The next day Mike showed up with the boom truck. He ran down the draw unspooling the half inch cable as he went, wrapped it around two or three logs, then ran back to the truck. The winch on the vehicle was so powerful that it drug the logs rapidly up slope, ripping aside brush, knocking down saplings and smaller trees, and uprooting any stumps in the way. In about an hour he had all the logs on my building site.
His ex-girlfriend was furious when she found out he had “borrowed” her truck. A few weeks later, after she banned him from her property and threatened to get a restraining order, Mike burned down one of her buildings in a fit of drunken retaliation.
Mike left Skagway for good after that incident. A few years later I heard he was found frozen to death on a bulldozer up on the old mining road along Mineral Creek outside of Valdez. I never found out what he was doing up there in the middle of winter, but I’m sure alcohol was involved.

The view from the second floor looking west. Nahku Bay below, and just visible the gravel road along the side of the mountain. That part of the road experienced frequent slides and was often closed for repair. One year I was watching a crew working on the road when one of the workers was killed by falling rock.

Looking down the fjord through roof framing.

East side of the house. It was late summer, and I was rushing to try to get the building fully enclosed before winter.

I framed in dormers on the north and south sides upstairs to let in more light. The smaller cut off sections of the main house logs were used for the second story walls.

I salvaged old windows and a cast aside door, which were replaced later with when we could afford new ones.

The first two years we made do with tar paper roofing. It kept us dry until we could afford shingles. It was quite a job tar papering that steep roof by myself!

Looking north. I constructed the heavy porch entrance door from left over log ends and 1X12s. By this point I had built an outhouse, but three year old Lesley preferred her potty chair.

Lesley posing against the south wall. One of the salvaged windows was cracked and taped. The next summer we were able to afford new double pane windows.

Completed dormer with nice new casement window!

The view looking west from upstairs. The slide above the road is where the worker died while checking for loose rock. The mountains in the background rise above the town of Skagway.

We had to haul all our water from the stream about 1/2 mile down the road. I used a small gas pump to pump it into 30 gallon garbage containers in the back of my van. In the winter I had to break ice on the creek. I built a shed against the house and insulated it well. The water tank was made out of plywood and sealed with epoxy. It gravity fed to a propane water heater below. The pilot from the water heater produced just enough heat to keep the water from freezing most of the time. But in extremely cold conditions the water would sometimes freeze in the plastic garbage cans before I could pump it into our storage tank. I’m not sure why I took this photo in black and white.

Before winter set in I managed to finish the gable ends with cedar shakes, and install some temporary salvaged windows. The next summer (1984) I replaced the plastic in the top triangular openings with glass, and installed new windows in the rest of the house; thanks partly to a grant program Alaska implemented, which helped Alaskans update windows and doors, and better weatherize their homes.

--- Dataset extract ---
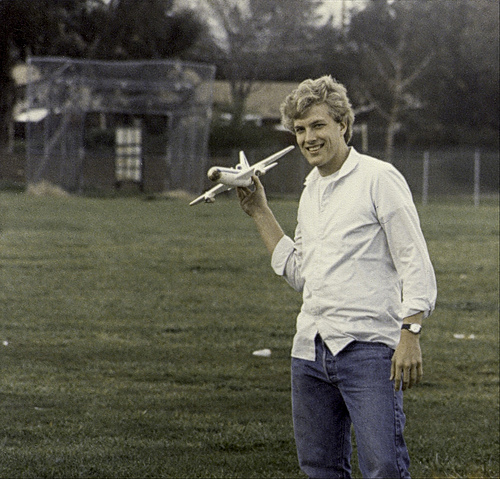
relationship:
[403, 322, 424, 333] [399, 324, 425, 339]
watch on wrist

--- Task 1 ---
Name every geographic place that the log house passage mentions by proper name.
--- Task 2 ---
In the log house passage, how far down the road was the stream where the water was hauled from?
--- Task 3 ---
Carry on the log house passage from its last sentence.
Nothing in the listing matters here.

--- Answer box 1 ---
Skagway, Mineral Creek, Valdez, Nahku Bay, Alaska

--- Answer box 2 ---
About 1/2 mile.

--- Answer box 3 ---
The following summer (1984) I installed a layer of plywood and vinyl flooring over the subfloor. We had spent the winter of 83/84 in Washington state, but starting in 1984 we lived in Alaska year round. We had a barrel stove and eventually backup propane heat. I installed propane lighting, a used propane range, and a propane hot water tank. We used 25 gallons of propane a month. Later we invested in a gas generator, and added electric outlets and lights. We limited our generator use mostly to evenings, or when I needed it to use the power tools I was accumulating.

The kitchen/dining area. Eventually we sheet rocked over the logs. That allowed us to add a layer of insulation to the walls, and made the house easier to keep clean.

I built Lesley a two story playhouse out of left over logs and scrap lumber.

In this photo I have added a deck to the front of the house, finished covering the water room with shakes, and shingled the house roof. I’m in the process of adding a window to the bathroom area. After one year of using the outhouse and going to town for showers we wanted something more convenient. I dug out an area downhill from the house and installed a makeshift septic tank. The down side of this was that we now went through much more water, and I spent much more time pumping and hauling water from the creek.

In 1989 our second daughter, Haley arrived. I had also added a 12X16 foot two story addition to the house. I had had my fill of chainsaw and log work, and had gained much building experience. The addition extended out over the draw, facing south, with decks on both levels. Here Lesley and Haley sit in the new living room, celebrating Haley’s first Easter, 1990. I’d also built a shop and taught myself cabinet making, which resulted in extra income in the winter. The book case made of pine board s was one of my first efforts.

I built a large shop at another somewhat level area just southeast of our house for my winter time cabinet making work, a place for my rock band to rehearse, and my new obsession — building an ocean capable sailboat.

Here I’m holding boat plans while my youngest daughter, Haley explores the shop. The drums and speaker in the foreground would be moved to the back part of the shop, where my rock band, “Ground Effect,” rehearsed.

This view, from 1992, shows the south end of the house addition, the 20X40 shop, and my sailboat in the process of being moved out of the shop.
With two children, and my wife now working full-time at the post office we regretfully decided to rent the house and move into Skagway. It was getting hard to keep up with work, school activities and the house chores. Electricity and phone service still had not been extended as far as our place (That happened a few years later.), and we still relied on creek water. Even so, I was able to realize my dream of building an ocean capable sailboat, which I launched in Haines in 1998. In the above photo the boat is being towed out of the shop and onto a low trailer for transport to town. It was quite an operation! You can see more photos of my boat project here on my website: https://mikerostron.com/once-i-built-a-boat/

My partially constructed boat being towed down Dyea Road on its way to Skagway. In the background my shop is on the right, and house just visible to the left.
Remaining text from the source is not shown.